## Directive
Leaving out the images, repeat all the lines below exactly.

[Opening Data under study section]

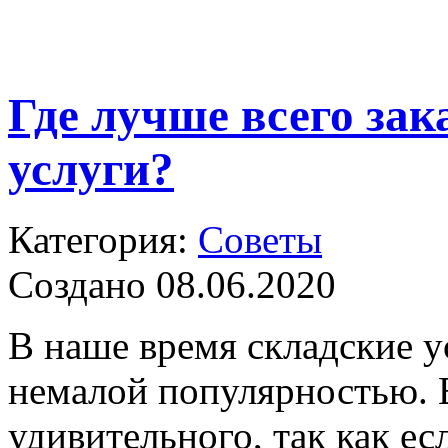
Где лучше всего зак
услуги?
Категория:
Советы
Создано 08.06.2020
В наше время складские у
немалой популярностью. В
удивительного, так как ес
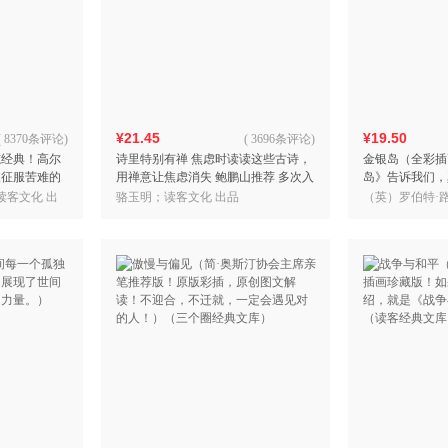
¥21.45
¥19.50
(
8370条评论
)
(
3696条评论
)
志经典！高尔
诗里特别有禅 焦虑时读读这些古诗，
金银岛（全彩插
人征服苦难的
用禅意让焦虑消失 鲍鹏山推荐 多次入
岛》告诉我们，
文库）
选学习强国每日一读 全新修订全彩古
保持天真！）（
;读客文化 出
骆玉明；读客文化 出品
（英）罗伯特·
画28幅 读客三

[Closing Data under study section]

## Response to this task
Где лучше всего зак
услуги?
Категория:
Советы
Создано 08.06.2020
В наше время складские у
немалой популярностью. В
удивительного, так как ес
¥21.45
¥19.50
(
8370条评论
)
(
3696条评论
)
志经典！高尔
诗里特别有禅 焦虑时读读这些古诗，
金银岛（全彩插
人征服苦难的
用禅意让焦虑消失 鲍鹏山推荐 多次入
岛》告诉我们，
文库）
选学习强国每日一读 全新修订全彩古
保持天真！）（
;读客文化 出
骆玉明；读客文化 出品
（英）罗伯特·
画28幅 读客三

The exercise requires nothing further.